**Stated task 1:** Count the lines of the listing below that contain the string "kern", and give only that number.

PhD Student and Fellow in Politics

Just over a week ago, October 25th 2015, marked the first anniversary of Reyhaneh Jabbari’s execution. She was 26 years old. Arrested at the age of 19 for what the Iranian authorities called “premeditated murder,” she and her family readily maintained that her actions were in self-defense against a man, Morteza Abdolali Sarbandi, who had allegedly tried to rape her. While Reyhaneh had already served seven years in prison prior to her hanging, the reason for her eventual fate is simple: Reyhaneh was executed because she was a woman.

At first glance, this assertion might seem far-fetched or even hyperbolic, but I assure you that it is grounded in an uncomfortable reality. To this day, in Iran, a woman’s testimony carries half the official weight a man’s and, in extenuating circumstances, such as the case of a murder trial, a woman’s testimony may not be considered at all. In fact, as the Iran Human Rights Documentation Centre reports, “Under some circumstances, relying only on the testimony of women (regardless of the number) can constitute a false accusation.” Therefore, although Reyhaneh, her family, the UN Special Rapporteur on the Situation of Human Rights in Iran Ahmad Shaheed, and organizations like Amnesty International pleaded with the courts in her defense, in accordance with Iran’s Law of Retribution (Qisas), it was ultimately incumbent on her attacker’s family to absolve her of her ‘crimes,’ something they refused to do for Reyhaneh’s insistence that Sarbandi had attempted to rape her.

**Entries:**
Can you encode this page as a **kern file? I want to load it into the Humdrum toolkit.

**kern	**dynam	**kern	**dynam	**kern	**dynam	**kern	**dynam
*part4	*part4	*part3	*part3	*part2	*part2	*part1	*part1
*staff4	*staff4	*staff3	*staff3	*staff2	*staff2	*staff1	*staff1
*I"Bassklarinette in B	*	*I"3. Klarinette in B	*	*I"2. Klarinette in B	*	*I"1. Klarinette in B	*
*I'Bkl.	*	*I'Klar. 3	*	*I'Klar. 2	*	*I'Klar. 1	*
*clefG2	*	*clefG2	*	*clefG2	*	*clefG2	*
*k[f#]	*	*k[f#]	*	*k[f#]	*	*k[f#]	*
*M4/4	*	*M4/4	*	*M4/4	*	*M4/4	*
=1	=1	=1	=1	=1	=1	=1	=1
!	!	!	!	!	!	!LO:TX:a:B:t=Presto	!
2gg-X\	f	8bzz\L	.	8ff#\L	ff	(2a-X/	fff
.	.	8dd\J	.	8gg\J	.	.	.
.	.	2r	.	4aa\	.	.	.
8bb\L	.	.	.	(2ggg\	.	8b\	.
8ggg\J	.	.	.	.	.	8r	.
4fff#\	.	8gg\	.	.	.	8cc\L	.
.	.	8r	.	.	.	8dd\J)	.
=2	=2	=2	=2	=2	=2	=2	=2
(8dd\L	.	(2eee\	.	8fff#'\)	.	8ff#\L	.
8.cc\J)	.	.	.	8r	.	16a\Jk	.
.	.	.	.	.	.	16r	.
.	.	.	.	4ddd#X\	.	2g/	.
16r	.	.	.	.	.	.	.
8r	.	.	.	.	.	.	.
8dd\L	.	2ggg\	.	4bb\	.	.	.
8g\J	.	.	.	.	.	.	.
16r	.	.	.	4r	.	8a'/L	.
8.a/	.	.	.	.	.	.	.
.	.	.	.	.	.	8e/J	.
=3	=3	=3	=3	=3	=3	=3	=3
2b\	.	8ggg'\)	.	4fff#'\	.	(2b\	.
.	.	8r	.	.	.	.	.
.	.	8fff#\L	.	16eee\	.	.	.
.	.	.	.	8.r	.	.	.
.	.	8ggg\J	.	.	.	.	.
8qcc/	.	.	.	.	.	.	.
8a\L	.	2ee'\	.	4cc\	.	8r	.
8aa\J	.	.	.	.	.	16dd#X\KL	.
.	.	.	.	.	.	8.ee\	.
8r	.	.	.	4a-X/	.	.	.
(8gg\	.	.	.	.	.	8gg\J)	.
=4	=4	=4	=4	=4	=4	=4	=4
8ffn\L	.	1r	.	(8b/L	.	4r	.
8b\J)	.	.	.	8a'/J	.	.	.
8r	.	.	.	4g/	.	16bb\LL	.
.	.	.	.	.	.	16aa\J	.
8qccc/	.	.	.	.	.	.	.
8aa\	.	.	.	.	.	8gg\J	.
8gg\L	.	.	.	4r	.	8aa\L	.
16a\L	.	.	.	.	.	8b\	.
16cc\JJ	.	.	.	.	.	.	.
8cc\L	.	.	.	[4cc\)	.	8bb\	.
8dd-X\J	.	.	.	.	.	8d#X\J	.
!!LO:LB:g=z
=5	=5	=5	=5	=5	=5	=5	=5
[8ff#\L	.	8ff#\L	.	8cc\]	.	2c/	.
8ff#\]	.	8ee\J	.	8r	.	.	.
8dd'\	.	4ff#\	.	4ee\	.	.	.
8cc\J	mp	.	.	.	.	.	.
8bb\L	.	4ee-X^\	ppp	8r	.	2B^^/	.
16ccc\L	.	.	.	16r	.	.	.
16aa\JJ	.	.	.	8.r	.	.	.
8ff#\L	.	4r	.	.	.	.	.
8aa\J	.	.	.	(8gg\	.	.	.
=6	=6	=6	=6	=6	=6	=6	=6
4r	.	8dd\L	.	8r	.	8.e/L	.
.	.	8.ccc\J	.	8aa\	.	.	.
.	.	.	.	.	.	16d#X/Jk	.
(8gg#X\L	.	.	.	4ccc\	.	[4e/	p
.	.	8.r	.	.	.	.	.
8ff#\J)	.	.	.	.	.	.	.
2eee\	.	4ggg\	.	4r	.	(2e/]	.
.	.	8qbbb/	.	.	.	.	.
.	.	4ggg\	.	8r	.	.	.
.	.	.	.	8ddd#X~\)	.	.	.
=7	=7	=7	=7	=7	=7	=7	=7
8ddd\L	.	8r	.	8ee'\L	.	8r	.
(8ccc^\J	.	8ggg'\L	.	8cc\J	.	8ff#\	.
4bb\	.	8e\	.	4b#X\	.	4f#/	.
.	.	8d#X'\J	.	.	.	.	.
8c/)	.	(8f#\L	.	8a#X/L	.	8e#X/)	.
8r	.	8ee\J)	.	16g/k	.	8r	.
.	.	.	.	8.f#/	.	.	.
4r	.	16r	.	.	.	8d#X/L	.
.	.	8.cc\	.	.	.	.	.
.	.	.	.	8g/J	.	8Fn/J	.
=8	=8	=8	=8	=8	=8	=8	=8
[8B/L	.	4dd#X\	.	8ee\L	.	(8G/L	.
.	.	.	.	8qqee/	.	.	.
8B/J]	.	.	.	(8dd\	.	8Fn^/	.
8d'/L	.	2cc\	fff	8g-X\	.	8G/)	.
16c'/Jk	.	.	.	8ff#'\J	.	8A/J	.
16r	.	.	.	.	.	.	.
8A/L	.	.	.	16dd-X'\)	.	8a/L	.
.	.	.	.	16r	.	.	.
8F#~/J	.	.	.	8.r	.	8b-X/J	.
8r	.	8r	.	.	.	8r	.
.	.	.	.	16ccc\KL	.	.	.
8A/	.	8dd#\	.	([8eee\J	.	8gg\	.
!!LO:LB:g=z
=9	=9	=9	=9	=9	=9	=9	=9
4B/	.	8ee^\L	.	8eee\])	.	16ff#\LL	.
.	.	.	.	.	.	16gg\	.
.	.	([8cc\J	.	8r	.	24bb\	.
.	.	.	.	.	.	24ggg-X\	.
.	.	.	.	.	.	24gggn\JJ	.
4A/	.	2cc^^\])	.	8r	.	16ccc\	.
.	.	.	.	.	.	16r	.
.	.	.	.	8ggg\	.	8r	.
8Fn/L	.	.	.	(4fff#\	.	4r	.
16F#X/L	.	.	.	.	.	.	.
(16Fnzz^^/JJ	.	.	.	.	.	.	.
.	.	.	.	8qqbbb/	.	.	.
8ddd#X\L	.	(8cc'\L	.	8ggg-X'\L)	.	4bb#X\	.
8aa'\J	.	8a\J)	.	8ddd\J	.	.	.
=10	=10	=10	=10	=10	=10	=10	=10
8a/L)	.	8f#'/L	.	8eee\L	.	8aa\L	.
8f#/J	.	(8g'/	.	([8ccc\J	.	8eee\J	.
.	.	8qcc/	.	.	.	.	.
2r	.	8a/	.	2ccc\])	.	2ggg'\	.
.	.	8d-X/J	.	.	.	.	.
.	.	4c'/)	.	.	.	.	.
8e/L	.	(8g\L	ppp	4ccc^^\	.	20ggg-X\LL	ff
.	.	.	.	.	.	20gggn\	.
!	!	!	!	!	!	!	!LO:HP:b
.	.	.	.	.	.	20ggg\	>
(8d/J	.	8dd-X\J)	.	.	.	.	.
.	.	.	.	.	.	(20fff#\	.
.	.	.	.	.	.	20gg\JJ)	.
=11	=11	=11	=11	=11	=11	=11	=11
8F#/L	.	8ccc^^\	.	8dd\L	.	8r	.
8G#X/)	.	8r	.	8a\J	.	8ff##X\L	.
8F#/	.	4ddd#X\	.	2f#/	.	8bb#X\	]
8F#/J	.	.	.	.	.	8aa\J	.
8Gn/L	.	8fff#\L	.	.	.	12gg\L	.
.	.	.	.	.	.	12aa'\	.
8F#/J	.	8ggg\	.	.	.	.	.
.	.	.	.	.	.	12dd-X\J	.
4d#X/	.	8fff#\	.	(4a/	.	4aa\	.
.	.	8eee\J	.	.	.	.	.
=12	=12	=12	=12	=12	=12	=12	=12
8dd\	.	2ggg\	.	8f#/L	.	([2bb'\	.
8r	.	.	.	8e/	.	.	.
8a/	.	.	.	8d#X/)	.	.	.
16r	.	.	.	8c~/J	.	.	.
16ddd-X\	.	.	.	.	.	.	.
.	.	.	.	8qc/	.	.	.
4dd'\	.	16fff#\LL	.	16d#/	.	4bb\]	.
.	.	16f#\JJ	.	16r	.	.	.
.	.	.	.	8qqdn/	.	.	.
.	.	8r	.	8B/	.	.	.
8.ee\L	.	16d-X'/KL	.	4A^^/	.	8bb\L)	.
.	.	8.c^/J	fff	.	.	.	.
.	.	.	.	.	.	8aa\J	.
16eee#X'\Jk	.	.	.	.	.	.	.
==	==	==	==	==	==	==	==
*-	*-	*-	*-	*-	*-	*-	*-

**Stated task 2:**
Answer these questions from the article above:
(a) At what age was Reyhaneh Jabbari arrested?
(b) How many years had she served in prison before her hanging?
(c) Under Iran's Law of Retribution, who had to absolve her?

**Solution 1:** 2

**Solution 2:**
(a) 19
(b) Seven
(c) Her attacker's family